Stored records
--- START ---

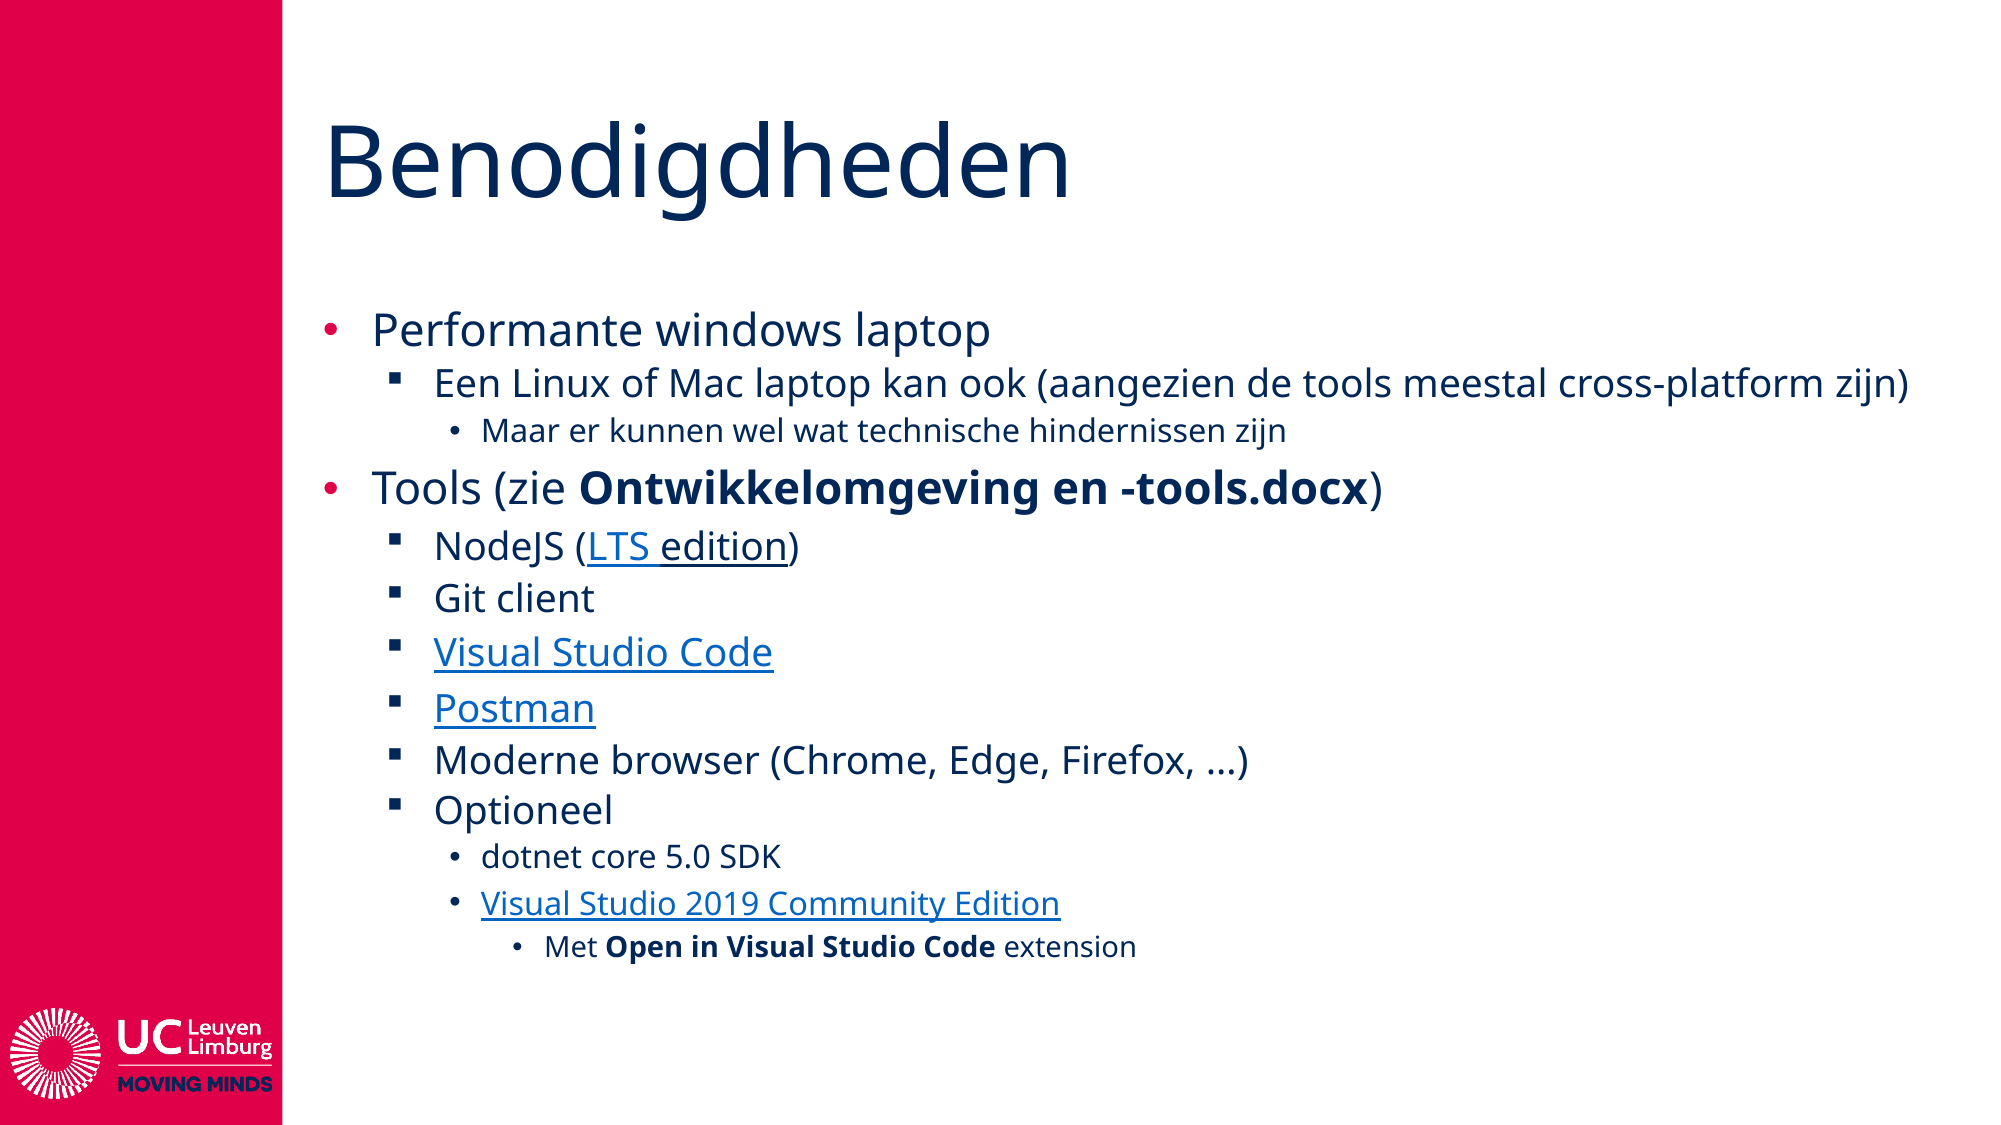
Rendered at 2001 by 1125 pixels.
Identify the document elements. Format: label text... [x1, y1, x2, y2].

title Benodigdheden [307, 59, 1940, 271]
picture [10, 1008, 272, 1099]
list Performante windows laptop Een Linux of Mac laptop kan ook (aangezien de tools meestal cross-platform zijn) Maar er kunnen wel wat technische hindernissen zijn Tools (zie Ontwikkelomgeving en -tools.docx) NodeJS (LTS edition) Git client Visual Studio Code Postman Moderne browser (Chrome, Edge, Firefox, …) Optioneel dotnet core 5.0 SDK Visual Studio 2019 Community Edition Met Open in Visual Studio Code extension [307, 299, 1940, 996]
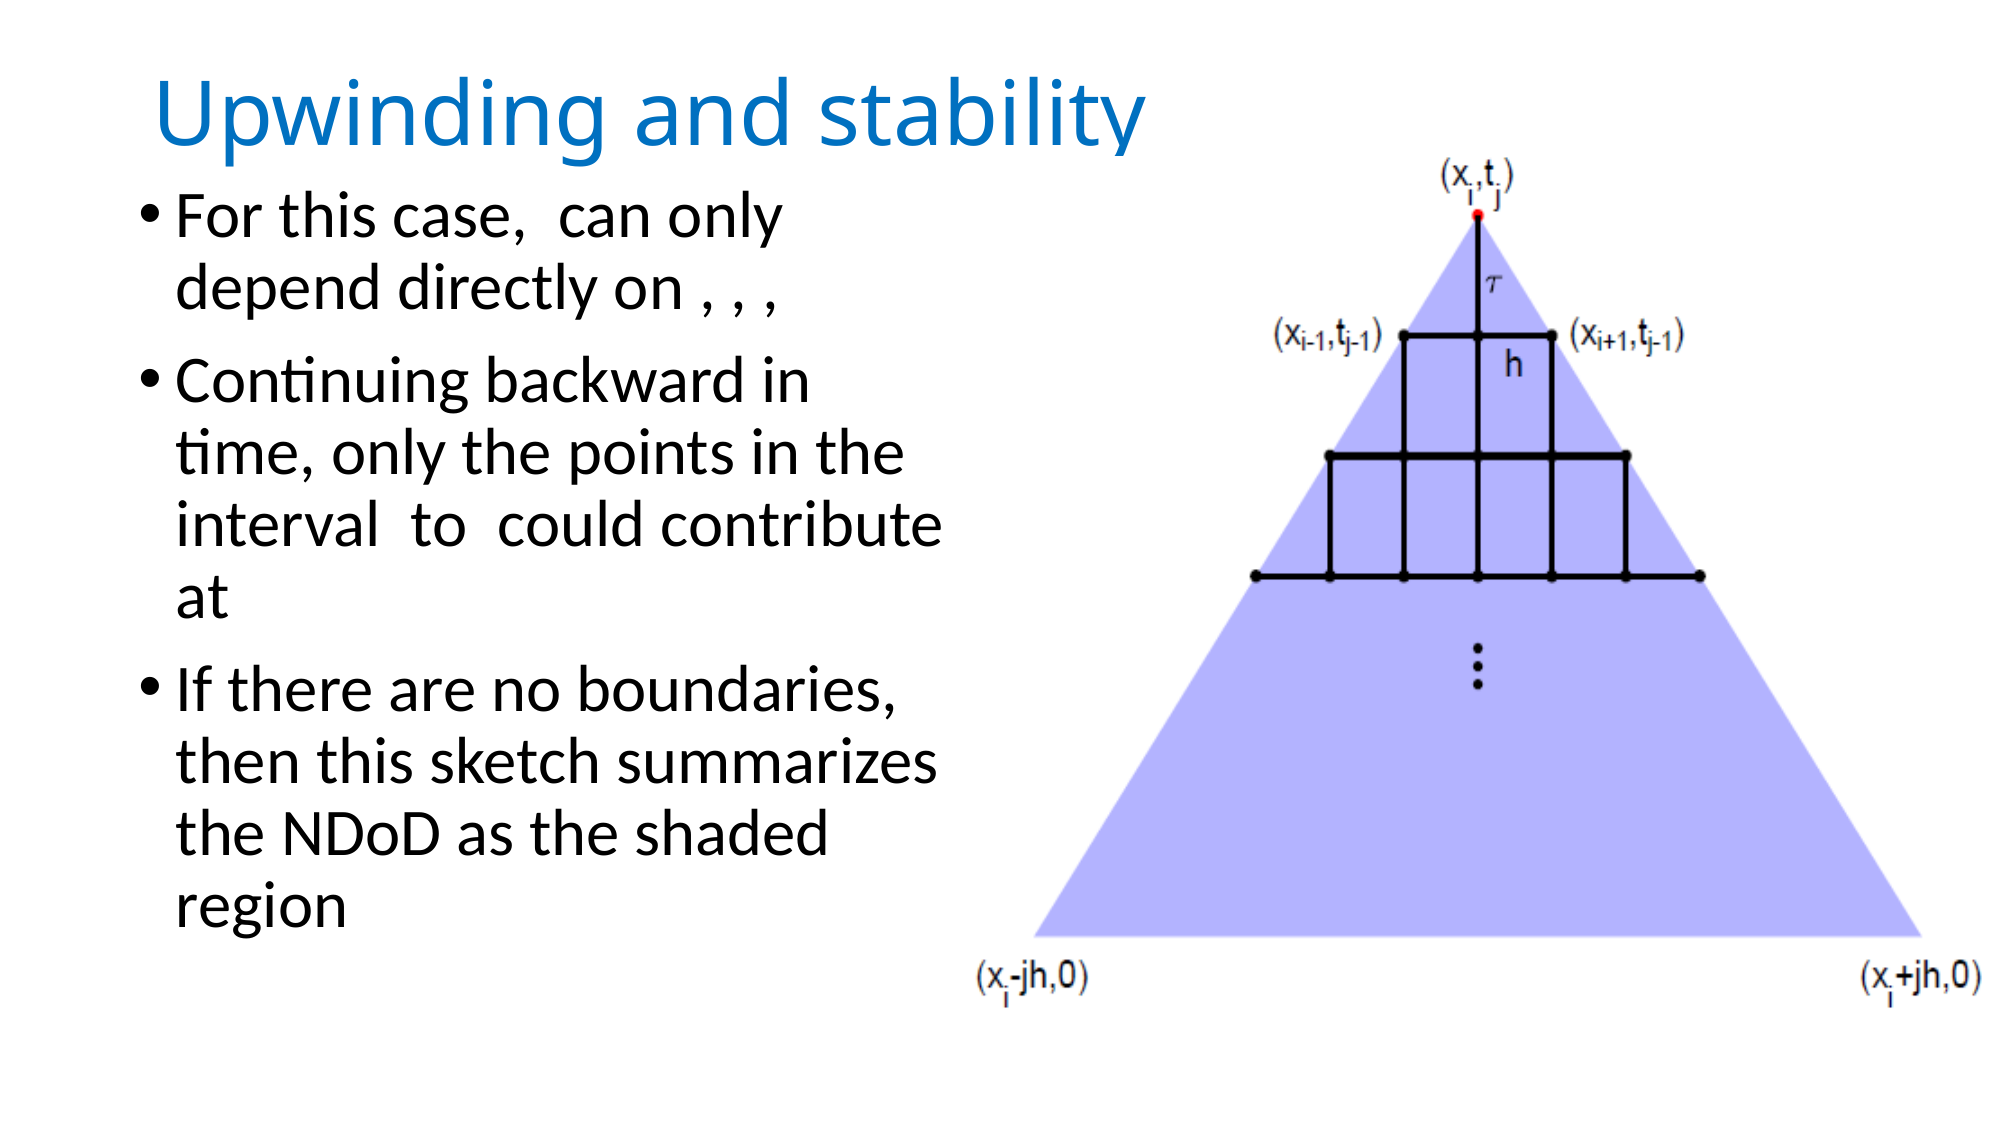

--- END ---

What the task requires:
Reproduce the data verbatim and omit each image.

Exercise output:
Rendered at 2001 by 1125 pixels.
Identify the document elements. Format: label text... [x1, y1, x2, y2].

title Benodigdheden [307, 59, 1940, 271]
picture [10, 1008, 272, 1099]
list Performante windows laptop Een Linux of Mac laptop kan ook (aangezien de tools meestal cross-platform zijn) Maar er kunnen wel wat technische hindernissen zijn Tools (zie Ontwikkelomgeving en -tools.docx) NodeJS (LTS edition) Git client Visual Studio Code Postman Moderne browser (Chrome, Edge, Firefox, …) Optioneel dotnet core 5.0 SDK Visual Studio 2019 Community Edition Met Open in Visual Studio Code extension [307, 299, 1940, 996]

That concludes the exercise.